March 23, 2020 at 02:56 PM
4 minute read
Navigating the gray line between an essential and nonessential workers amid the coronavirus pandemic is difficult, lawyers told the Daily Business Review in interviews Monday. Hospitals and health care businesses must understand the services that hybrid employees are allowed to provide. Otherwise, they expose themselves to liability if a health care practitioner becomes infected with the coronavirus.
Florida Gov. Ron DeSantis issued an executive order that prohibits hospitals, ambulatory surgical centers, dental, orthodontic and endodontic offices, and other health care practitioners in Florida from providing medically unnecessary or nonurgent procedures and surgeries that if delayed, would not place the patient at risk.
While there are essential and nonessential health care practitioners, DeSantis' executive order must be evaluated to determine how it applies to a hybrid employee, according to Jack Lord Jr., a partner and litigation lawyer with Foley & Lardner. Since the country is in the midst of a pandemic, hospitals must stay open. If a business only provides Botox injections, it is clearly a provider of nonessential services. In the middle falls companies with employees that provide both essential and nonessential services.
"You can imagine there are certain optometry procedures that are nonessential. You don't need to know if you have 20/20 vision right now," Lord said. "But there are certain ophthalmic practices that are essential. There are certain people who, if they don't get shots in their eyes, they could lose their vision."
For those hybrid businesses, there may be furloughs of nonessential staff and requirements that essential employees come into work.
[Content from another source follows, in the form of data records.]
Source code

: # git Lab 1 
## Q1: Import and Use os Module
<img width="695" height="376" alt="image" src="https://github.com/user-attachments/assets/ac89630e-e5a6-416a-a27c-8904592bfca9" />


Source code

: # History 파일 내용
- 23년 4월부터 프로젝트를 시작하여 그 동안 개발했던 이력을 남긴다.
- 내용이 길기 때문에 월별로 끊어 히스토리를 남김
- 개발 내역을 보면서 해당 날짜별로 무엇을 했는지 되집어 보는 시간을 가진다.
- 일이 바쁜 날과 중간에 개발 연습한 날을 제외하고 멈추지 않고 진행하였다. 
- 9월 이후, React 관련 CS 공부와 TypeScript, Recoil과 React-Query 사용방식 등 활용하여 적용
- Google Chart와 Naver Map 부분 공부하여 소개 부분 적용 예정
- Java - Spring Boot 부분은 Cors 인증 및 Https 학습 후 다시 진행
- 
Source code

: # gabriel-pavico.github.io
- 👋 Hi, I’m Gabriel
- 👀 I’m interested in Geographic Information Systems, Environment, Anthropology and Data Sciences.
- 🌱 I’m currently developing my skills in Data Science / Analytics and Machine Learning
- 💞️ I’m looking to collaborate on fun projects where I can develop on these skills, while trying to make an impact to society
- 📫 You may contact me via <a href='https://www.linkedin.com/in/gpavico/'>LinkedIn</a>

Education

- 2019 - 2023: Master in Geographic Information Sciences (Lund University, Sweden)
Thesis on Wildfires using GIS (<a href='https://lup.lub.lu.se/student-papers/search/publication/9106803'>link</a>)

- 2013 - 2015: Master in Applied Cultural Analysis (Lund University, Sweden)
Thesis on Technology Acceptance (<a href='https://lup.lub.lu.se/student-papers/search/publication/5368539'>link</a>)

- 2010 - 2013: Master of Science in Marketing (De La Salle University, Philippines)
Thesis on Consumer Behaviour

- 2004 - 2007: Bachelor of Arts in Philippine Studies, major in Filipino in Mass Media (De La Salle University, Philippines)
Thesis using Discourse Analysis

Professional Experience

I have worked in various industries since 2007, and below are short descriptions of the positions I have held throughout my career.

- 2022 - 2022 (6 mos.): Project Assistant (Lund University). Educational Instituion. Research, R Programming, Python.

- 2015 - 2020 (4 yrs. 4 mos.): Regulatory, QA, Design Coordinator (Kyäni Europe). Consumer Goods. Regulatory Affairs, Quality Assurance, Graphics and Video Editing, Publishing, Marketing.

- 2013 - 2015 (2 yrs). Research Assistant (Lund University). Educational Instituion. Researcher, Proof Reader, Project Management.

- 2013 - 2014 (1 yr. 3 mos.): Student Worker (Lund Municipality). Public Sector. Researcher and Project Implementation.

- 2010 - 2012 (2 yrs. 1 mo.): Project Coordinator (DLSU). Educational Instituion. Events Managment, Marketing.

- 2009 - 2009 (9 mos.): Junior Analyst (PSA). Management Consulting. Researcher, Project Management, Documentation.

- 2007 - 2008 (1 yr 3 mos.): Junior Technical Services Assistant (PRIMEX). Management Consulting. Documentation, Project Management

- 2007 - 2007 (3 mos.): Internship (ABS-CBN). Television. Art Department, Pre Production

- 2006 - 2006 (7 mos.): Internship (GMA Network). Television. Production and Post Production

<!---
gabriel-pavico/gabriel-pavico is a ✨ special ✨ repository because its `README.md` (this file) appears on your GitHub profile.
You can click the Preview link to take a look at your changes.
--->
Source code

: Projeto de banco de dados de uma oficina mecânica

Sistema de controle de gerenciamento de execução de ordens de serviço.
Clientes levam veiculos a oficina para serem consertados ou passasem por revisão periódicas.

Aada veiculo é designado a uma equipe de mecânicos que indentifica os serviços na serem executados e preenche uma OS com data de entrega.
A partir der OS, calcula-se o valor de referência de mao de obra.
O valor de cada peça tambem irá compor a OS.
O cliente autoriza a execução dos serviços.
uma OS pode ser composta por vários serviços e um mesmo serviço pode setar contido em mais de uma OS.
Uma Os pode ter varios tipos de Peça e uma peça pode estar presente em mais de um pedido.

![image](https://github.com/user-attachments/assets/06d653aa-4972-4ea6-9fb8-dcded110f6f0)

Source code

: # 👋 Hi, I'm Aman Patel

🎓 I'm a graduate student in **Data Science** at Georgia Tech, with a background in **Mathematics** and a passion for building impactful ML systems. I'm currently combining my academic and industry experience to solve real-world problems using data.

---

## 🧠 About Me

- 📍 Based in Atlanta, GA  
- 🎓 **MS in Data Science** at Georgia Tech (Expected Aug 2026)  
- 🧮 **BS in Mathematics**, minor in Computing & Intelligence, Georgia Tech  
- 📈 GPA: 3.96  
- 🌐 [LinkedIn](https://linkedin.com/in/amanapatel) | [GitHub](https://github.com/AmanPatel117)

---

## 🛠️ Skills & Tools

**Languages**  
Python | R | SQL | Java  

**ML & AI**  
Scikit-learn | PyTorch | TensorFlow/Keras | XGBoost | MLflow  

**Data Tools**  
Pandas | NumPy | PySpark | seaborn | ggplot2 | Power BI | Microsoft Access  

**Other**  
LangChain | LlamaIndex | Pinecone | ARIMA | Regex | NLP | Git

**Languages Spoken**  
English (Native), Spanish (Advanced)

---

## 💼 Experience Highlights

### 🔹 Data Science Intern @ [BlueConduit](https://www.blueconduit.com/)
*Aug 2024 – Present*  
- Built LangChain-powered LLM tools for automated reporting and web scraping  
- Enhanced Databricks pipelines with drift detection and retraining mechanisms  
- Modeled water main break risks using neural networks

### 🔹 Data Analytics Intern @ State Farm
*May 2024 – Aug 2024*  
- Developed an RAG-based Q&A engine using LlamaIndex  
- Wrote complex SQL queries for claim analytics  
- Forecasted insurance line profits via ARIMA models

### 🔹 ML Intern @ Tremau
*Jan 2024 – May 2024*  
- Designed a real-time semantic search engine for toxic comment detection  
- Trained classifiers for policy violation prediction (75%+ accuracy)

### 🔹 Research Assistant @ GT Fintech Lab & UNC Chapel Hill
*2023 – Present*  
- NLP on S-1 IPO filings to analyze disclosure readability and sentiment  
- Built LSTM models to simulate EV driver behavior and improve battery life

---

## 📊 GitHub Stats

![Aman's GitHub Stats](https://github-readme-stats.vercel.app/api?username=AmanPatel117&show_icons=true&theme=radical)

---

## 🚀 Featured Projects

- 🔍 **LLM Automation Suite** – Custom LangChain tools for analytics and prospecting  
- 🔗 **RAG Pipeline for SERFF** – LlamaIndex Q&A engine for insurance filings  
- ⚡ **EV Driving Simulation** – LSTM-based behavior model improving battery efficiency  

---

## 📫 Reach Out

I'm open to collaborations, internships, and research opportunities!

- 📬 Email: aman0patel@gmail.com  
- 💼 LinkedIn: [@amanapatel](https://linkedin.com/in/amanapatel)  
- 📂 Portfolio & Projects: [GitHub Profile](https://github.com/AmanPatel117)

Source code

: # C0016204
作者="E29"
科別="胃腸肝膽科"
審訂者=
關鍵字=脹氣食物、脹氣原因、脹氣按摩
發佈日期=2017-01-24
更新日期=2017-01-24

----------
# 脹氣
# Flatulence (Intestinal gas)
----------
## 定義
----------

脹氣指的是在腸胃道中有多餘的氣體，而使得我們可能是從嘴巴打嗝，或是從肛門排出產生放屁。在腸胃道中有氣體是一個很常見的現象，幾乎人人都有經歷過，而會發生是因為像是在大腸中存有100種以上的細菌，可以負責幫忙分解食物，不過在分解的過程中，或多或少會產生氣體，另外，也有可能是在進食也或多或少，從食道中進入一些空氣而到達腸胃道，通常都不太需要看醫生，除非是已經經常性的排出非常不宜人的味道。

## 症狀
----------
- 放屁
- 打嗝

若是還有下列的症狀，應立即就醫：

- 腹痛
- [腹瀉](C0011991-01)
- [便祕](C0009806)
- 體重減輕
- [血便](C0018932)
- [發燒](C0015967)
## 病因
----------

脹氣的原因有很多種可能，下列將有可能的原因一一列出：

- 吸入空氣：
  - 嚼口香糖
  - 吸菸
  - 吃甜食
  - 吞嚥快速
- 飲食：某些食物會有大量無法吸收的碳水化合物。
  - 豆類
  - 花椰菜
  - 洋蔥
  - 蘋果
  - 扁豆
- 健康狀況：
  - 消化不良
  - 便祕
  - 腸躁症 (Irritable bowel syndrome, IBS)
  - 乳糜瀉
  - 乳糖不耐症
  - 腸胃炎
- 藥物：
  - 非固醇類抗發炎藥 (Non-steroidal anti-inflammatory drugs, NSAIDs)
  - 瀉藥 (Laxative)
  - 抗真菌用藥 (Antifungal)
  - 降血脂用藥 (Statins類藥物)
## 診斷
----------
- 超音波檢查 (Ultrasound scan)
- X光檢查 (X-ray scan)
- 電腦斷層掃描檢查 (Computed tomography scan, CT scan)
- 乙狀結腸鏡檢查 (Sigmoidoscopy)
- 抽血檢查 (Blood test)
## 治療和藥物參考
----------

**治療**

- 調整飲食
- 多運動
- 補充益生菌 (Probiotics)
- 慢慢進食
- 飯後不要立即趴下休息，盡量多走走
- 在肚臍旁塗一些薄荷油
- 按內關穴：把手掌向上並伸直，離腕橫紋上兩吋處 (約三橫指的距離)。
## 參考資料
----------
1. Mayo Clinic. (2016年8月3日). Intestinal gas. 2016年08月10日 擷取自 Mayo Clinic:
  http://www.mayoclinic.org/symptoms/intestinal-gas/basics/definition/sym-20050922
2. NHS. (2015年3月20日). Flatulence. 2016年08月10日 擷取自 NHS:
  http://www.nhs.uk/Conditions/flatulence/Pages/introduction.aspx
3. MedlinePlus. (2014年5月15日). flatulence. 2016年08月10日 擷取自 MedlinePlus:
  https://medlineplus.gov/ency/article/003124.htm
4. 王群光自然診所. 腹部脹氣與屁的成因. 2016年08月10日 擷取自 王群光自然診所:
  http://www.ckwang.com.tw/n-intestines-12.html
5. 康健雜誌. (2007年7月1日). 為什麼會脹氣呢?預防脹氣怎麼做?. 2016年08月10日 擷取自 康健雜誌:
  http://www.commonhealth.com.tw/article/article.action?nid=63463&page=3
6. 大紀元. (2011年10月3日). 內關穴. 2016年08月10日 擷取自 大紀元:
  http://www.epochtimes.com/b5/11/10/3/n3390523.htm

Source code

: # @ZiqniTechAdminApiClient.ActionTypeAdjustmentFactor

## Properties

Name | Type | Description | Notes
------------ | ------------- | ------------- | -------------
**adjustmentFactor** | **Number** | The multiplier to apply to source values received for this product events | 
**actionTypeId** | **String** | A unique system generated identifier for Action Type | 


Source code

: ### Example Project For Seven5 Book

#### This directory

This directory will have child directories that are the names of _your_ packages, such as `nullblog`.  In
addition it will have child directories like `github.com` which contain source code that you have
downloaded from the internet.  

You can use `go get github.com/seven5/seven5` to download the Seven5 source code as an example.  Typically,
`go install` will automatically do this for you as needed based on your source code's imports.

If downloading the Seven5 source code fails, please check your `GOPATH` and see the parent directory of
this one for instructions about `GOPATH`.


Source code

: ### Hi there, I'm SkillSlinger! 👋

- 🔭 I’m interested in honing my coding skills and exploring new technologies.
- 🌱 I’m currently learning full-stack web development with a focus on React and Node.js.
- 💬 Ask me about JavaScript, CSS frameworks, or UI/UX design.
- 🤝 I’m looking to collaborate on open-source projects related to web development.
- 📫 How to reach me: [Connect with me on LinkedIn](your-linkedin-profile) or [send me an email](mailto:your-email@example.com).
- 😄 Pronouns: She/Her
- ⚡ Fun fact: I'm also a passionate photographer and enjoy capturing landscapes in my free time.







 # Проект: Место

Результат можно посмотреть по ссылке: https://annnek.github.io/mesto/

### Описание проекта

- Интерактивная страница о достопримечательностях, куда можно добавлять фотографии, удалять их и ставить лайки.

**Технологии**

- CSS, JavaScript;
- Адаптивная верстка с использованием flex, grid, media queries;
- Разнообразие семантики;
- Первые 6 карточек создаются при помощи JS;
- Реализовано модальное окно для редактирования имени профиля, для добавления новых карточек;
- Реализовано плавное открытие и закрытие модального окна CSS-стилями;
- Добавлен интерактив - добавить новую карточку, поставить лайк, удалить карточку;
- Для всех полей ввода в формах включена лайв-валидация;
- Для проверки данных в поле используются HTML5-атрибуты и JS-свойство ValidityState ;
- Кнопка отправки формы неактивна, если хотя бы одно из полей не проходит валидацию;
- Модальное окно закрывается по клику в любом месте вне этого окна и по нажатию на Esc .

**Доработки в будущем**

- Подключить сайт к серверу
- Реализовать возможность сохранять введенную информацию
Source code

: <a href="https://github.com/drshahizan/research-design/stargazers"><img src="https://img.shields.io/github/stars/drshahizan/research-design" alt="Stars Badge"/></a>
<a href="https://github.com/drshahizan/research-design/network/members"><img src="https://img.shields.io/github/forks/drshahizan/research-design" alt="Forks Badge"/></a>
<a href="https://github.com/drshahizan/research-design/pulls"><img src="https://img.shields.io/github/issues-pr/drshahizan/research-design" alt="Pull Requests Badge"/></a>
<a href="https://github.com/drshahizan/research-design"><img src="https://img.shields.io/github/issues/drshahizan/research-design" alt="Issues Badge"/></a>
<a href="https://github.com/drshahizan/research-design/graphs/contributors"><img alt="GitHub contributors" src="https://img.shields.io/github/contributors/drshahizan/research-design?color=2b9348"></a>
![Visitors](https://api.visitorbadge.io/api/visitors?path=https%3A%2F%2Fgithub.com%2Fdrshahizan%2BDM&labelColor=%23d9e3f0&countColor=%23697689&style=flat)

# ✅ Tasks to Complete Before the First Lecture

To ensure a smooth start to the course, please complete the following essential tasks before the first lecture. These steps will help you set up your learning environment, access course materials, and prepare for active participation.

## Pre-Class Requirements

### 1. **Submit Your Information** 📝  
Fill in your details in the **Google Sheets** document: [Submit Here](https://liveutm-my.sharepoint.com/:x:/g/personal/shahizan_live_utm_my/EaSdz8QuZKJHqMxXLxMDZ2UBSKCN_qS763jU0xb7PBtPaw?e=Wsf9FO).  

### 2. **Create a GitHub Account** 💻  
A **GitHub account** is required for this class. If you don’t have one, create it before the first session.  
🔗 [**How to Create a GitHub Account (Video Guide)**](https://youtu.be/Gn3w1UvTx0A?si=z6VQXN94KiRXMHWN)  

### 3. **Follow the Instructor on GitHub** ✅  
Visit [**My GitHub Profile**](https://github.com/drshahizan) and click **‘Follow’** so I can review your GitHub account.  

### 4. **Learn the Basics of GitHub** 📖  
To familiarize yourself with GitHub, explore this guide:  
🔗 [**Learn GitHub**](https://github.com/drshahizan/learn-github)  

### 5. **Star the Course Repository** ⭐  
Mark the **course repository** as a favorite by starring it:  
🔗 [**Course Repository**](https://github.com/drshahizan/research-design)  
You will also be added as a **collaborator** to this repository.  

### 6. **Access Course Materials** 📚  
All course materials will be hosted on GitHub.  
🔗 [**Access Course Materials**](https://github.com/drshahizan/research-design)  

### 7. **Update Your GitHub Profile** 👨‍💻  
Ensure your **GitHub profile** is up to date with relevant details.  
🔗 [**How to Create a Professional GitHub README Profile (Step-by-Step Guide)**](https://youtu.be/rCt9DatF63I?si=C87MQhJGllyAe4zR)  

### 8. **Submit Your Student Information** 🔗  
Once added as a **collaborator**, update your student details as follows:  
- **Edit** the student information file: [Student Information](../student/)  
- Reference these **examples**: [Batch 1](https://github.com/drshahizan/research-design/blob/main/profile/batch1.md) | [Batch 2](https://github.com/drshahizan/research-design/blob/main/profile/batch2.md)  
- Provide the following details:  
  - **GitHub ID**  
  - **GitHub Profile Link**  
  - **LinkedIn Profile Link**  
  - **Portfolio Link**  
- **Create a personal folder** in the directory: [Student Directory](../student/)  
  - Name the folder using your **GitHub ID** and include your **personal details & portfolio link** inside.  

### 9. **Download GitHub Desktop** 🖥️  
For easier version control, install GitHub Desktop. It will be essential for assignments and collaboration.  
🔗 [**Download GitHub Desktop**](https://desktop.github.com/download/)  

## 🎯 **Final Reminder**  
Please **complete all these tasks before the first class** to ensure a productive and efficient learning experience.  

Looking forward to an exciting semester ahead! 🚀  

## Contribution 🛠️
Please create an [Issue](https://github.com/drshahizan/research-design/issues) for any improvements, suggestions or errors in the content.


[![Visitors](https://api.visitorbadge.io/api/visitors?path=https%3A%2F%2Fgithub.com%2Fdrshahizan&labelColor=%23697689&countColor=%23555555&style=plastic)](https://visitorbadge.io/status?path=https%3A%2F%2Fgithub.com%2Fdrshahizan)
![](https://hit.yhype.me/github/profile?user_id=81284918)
DeSantis' order comes as a shortage of resources for use by health care professionals has emerged, including personal protective equipment, such as N95 masks, due to the unprecedented demand for PPE arising from the rampant spread of the coronavirus.
COVID-19 is a severe acute respiratory illness that can spread among people through respiratory droplets and coming in contact with infected surfaces. Symptoms include coughing, fever and shortness of breath. As of 11 a.m. on Monday, there are 1096 confirmed cases of the coronavirus in Florida residents and 14 people have succumbed to the illness. Gov. DeSantis issued a state of emergency in Florida at the beginning of March.
Hospitals and businesses are unlikely to be exposed to litigation claims from the coronavirus outside of workers' compensation claims, so long as their employees are deemed providers of essential services.
"We need people working in our hospitals at this point," Lord said. "They are the definition of an essential worker at this point in time in our country."
"Employees infected in the workplace would likely have to pursue their remedies under state compensation worker statues," said Carlotta Roos, counsel at Morgan, Lewis & Bockius. "Typically, those laws are the exclusive remedies for employees for injuries that arise under workplace illnesses. Those statues provide for a variety of remedies, including wage relief and medical expenses."
While there is a national shortage of PPE, Lord said an employee who does not get obtain an adequate supply of PPE and contracts the new virus would likely not have grounds to assert a legal claim against his or her employer, other than through the workers' compensation system. Lord notes, while masks and helpful, they are not "fail-safe."
"We all go to work. We might get the flu; we might get even pneumonia. Is that normally a workers' comp claim?" Lord said. "Not normally. So, probably the worst-case scenario is a workers' comp claim."